For decades, the fate of Russian Jews depended on the czar’s will. Before the Bolshevik revolution, they were segregated in the western part of the Russian Empire, known as the Pale of Settlement, terrorized by Cossacks’ pogroms.
Under Soviet control, synagogues were shut down and Jews were banned from any administrative positions. But in recent years, Jews have seen anti-Semitism weakening in Russia, a change many attribute to Putin’s peacemaking efforts.
“With Putin, there is less anti-Semitism,” said Victor Petrov, a West Hollywood resident who emigrated from the Black Sea port city of Odessa 25 years ago. Of course, that could be due to changing demographics, too. “Maybe it’s because there are not that many Jews left,” he added.
For many Russian Jews who remember economic hardships of the post-Soviet era, Putin symbolizes times of economic stability and growth, when Russia finally got up from its knees.
The country hit rock bottom in the 1990s in the time of financial collapse, political crisis, war in Chechnya, and the bombing of residential buildings in Moscow.

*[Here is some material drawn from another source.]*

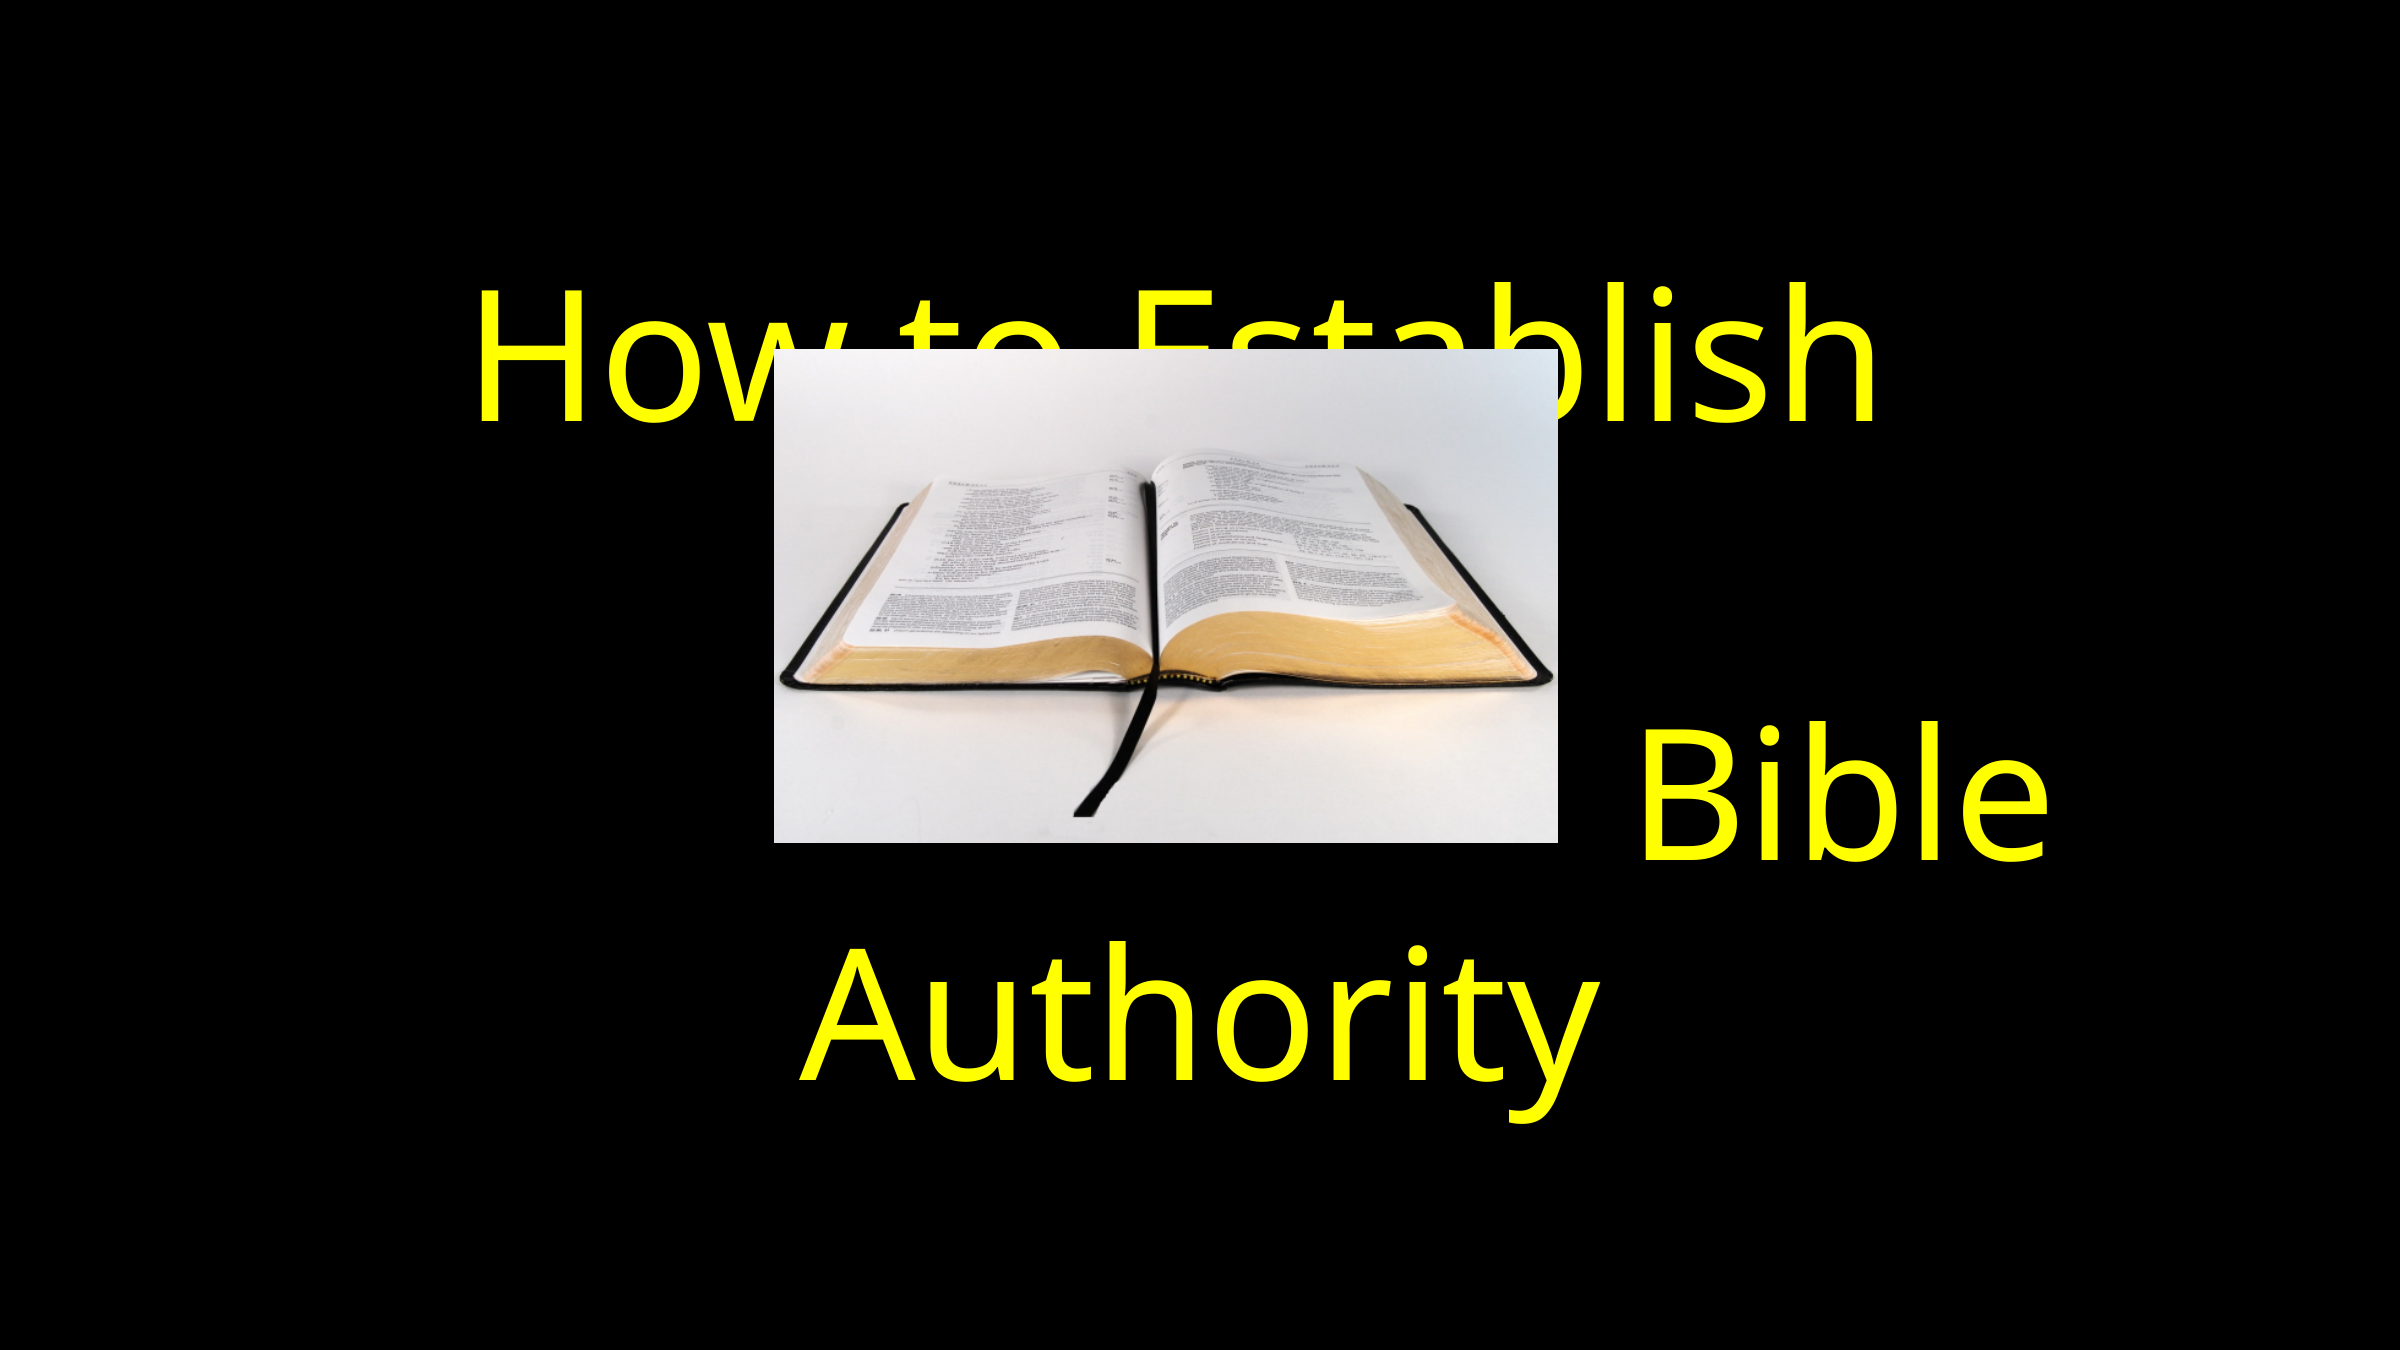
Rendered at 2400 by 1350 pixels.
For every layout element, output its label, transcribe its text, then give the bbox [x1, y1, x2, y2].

picture [774, 349, 1558, 844]
title How to Establish Bible Authority [0, 224, 2400, 1350]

“It’s mind-blowing that someone would want a dictator until you lived through 1990s in Moscow,” said Robert English, director of the School of International Relations at the University of Southern California. “If you lived through a decade of President Boris Yeltsin and his efforts to make democracy work, it would make sense. Those efforts produced crime, corruption and criminals.”
Those turbulent times also made many Russians reluctant to support building a Western-style democracy.
“They had such a bad experience in the 1990s that they gave up on democracy,” English said. “A lot of people said, ‘If I have to choose between democracy and freedom of press or stable society with less crime and steady income, I choose the stability.’ ”
Russian-Jewish expatriates also believe Putin protected Russia’s sovereignty by taking over the Crimean Peninsula, historically populated by Russians.
“Crimea belongs to Russia because everyone speaks Russian there,” said Victor Tankelevich, who moved to Los Angeles from Moscow in the late 1990s, fleeing economic turmoil. “Ukrainians are trying to eliminate Russian culture in Crimea. So why would we need to give it to Ukraine? Crimea has always belonged to us.”
Since the day of the heated discussion, Luzina has stopped giving lectures at her Mar Vista senior center, but has continued the political debates with her 94-year-old Russian Jewish boyfriend, who is a big supporter of Putin.
“He saved Russia from destruction, and I respect him for that,” said Isaac, who asked that his last name not be used. Isaac moved to Los Angeles from St. Petersburg 24 years ago. “Putin was able to keep the country together.”
Luzina came here from Moscow in 1990 with her husband Lev, who passed away a few years ago. To distract herself from the grief of losing her husband, she started spending hours at her laptop digging into Russian history and politics. A friend suggested she give lectures on politics and culture at the Universal Adult Day Healthcare center.
On a recent Wednesday morning, Luzina sat at a table covered with a clear tablecloth, along with four fellow seniors. Sitting next to Isaac, she wore a long black skirt. Her pearl necklace matched white sandals and a white top with large blue leaves and sparkling buttons.
Their square table was in a long auditorium, and as the group waited for breakfast, their conversation shifted toward Russian politics.
“Putin is a dictator and Russia needs the dictator because it has the slave mentality,” said Anna Z., who declined to give her last name. “Russia needs a person like Putin to keep the country together.”
A woman wearing a brown apron served, and the group started breakfast. Black-and-white plastic jars with signs “coffee” and “tea” sat on the table next to bowls of steamy oatmeal and a glass vase with artificial roses.
A large painting of a fountain decorated the yellow walls. On the opposite wall, a sign that read “Happy Birthday” hung next to an American flag.
Luzina has been coming to the senior center for several years, but since the beginning of the Crimean crisis, she said, she has had trouble connecting with fellow Russians.
“I read news on the internet, and those old fools watch Russian channels, which is nothing but propaganda,” she said.